[Opening Recorded information section]

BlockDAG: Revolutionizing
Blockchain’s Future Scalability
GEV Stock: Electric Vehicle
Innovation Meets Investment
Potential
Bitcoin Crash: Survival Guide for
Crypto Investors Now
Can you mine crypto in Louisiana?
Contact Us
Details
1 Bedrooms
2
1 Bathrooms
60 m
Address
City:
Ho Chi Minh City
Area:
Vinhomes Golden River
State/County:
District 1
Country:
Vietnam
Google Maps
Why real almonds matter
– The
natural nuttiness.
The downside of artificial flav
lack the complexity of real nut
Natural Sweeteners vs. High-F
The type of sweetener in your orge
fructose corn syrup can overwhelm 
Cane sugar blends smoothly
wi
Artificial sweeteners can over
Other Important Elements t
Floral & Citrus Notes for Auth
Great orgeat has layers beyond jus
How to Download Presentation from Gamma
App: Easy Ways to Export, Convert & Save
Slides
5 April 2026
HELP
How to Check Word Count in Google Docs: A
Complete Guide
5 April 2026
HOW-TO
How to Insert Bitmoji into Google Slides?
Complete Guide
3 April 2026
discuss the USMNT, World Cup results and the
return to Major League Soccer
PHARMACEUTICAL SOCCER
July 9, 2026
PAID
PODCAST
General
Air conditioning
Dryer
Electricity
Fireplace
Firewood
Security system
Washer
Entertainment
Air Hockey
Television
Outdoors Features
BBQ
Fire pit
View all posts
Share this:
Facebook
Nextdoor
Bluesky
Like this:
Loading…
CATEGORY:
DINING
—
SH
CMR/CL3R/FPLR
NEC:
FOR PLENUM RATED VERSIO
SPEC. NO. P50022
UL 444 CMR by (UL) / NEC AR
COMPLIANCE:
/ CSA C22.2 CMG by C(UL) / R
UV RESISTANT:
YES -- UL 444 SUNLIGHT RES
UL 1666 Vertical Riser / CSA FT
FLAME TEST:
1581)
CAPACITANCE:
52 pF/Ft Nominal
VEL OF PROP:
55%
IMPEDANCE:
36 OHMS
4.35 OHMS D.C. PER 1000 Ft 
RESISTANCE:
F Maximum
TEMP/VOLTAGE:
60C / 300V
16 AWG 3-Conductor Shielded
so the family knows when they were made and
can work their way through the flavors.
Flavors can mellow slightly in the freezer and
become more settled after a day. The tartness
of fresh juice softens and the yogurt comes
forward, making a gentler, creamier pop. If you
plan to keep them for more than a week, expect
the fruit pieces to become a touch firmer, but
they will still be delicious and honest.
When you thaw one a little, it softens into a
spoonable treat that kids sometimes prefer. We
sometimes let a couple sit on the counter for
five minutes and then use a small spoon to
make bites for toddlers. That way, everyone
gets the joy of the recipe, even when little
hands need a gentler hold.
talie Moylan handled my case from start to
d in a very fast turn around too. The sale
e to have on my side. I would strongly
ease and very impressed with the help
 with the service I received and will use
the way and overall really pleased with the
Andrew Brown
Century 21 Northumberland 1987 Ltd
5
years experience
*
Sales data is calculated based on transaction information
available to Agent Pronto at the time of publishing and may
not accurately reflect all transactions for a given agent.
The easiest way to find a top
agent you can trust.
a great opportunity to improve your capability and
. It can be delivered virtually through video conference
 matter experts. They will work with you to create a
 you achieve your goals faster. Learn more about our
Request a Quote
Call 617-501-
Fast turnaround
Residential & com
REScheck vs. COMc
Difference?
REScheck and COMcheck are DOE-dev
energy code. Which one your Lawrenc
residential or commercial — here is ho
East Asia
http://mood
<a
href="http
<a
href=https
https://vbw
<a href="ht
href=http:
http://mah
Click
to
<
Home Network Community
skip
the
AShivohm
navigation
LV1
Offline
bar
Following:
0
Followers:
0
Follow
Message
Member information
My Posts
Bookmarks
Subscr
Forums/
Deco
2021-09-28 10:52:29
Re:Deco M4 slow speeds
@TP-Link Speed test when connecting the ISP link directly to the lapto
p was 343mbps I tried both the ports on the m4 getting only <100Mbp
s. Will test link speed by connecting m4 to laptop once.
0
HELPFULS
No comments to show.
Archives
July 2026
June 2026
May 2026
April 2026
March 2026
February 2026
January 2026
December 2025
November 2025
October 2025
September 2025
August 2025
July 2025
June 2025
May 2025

[Closing Recorded information section]

### Work item
Write out every line of text from the entries above, word for word and in the same order.

### Task solution
BlockDAG: Revolutionizing
Blockchain’s Future Scalability
GEV Stock: Electric Vehicle
Innovation Meets Investment
Potential
Bitcoin Crash: Survival Guide for
Crypto Investors Now
Can you mine crypto in Louisiana?
Contact Us
Details
1 Bedrooms
2
1 Bathrooms
60 m
Address
City:
Ho Chi Minh City
Area:
Vinhomes Golden River
State/County:
District 1
Country:
Vietnam
Google Maps
Why real almonds matter
– The
natural nuttiness.
The downside of artificial flav
lack the complexity of real nut
Natural Sweeteners vs. High-F
The type of sweetener in your orge
fructose corn syrup can overwhelm 
Cane sugar blends smoothly
wi
Artificial sweeteners can over
Other Important Elements t
Floral & Citrus Notes for Auth
Great orgeat has layers beyond jus
How to Download Presentation from Gamma
App: Easy Ways to Export, Convert & Save
Slides
5 April 2026
HELP
How to Check Word Count in Google Docs: A
Complete Guide
5 April 2026
HOW-TO
How to Insert Bitmoji into Google Slides?
Complete Guide
3 April 2026
discuss the USMNT, World Cup results and the
return to Major League Soccer
PHARMACEUTICAL SOCCER
July 9, 2026
PAID
PODCAST
General
Air conditioning
Dryer
Electricity
Fireplace
Firewood
Security system
Washer
Entertainment
Air Hockey
Television
Outdoors Features
BBQ
Fire pit
View all posts
Share this:
Facebook
Nextdoor
Bluesky
Like this:
Loading…
CATEGORY:
DINING
—
SH
CMR/CL3R/FPLR
NEC:
FOR PLENUM RATED VERSIO
SPEC. NO. P50022
UL 444 CMR by (UL) / NEC AR
COMPLIANCE:
/ CSA C22.2 CMG by C(UL) / R
UV RESISTANT:
YES -- UL 444 SUNLIGHT RES
UL 1666 Vertical Riser / CSA FT
FLAME TEST:
1581)
CAPACITANCE:
52 pF/Ft Nominal
VEL OF PROP:
55%
IMPEDANCE:
36 OHMS
4.35 OHMS D.C. PER 1000 Ft 
RESISTANCE:
F Maximum
TEMP/VOLTAGE:
60C / 300V
16 AWG 3-Conductor Shielded
so the family knows when they were made and
can work their way through the flavors.
Flavors can mellow slightly in the freezer and
become more settled after a day. The tartness
of fresh juice softens and the yogurt comes
forward, making a gentler, creamier pop. If you
plan to keep them for more than a week, expect
the fruit pieces to become a touch firmer, but
they will still be delicious and honest.
When you thaw one a little, it softens into a
spoonable treat that kids sometimes prefer. We
sometimes let a couple sit on the counter for
five minutes and then use a small spoon to
make bites for toddlers. That way, everyone
gets the joy of the recipe, even when little
hands need a gentler hold.
talie Moylan handled my case from start to
d in a very fast turn around too. The sale
e to have on my side. I would strongly
ease and very impressed with the help
 with the service I received and will use
the way and overall really pleased with the
Andrew Brown
Century 21 Northumberland 1987 Ltd
5
years experience
*
Sales data is calculated based on transaction information
available to Agent Pronto at the time of publishing and may
not accurately reflect all transactions for a given agent.
The easiest way to find a top
agent you can trust.
a great opportunity to improve your capability and
. It can be delivered virtually through video conference
 matter experts. They will work with you to create a
 you achieve your goals faster. Learn more about our
Request a Quote
Call 617-501-
Fast turnaround
Residential & com
REScheck vs. COMc
Difference?
REScheck and COMcheck are DOE-dev
energy code. Which one your Lawrenc
residential or commercial — here is ho
East Asia
http://mood
<a
href="http
<a
href=https
https://vbw
<a href="ht
href=http:
http://mah
Click
to
<
Home Network Community
skip
the
AShivohm
navigation
LV1
Offline
bar
Following:
0
Followers:
0
Follow
Message
Member information
My Posts
Bookmarks
Subscr
Forums/
Deco
2021-09-28 10:52:29
Re:Deco M4 slow speeds
@TP-Link Speed test when connecting the ISP link directly to the lapto
p was 343mbps I tried both the ports on the m4 getting only <100Mbp
s. Will test link speed by connecting m4 to laptop once.
0
HELPFULS
No comments to show.
Archives
July 2026
June 2026
May 2026
April 2026
March 2026
February 2026
January 2026
December 2025
November 2025
October 2025
September 2025
August 2025
July 2025
June 2025
May 2025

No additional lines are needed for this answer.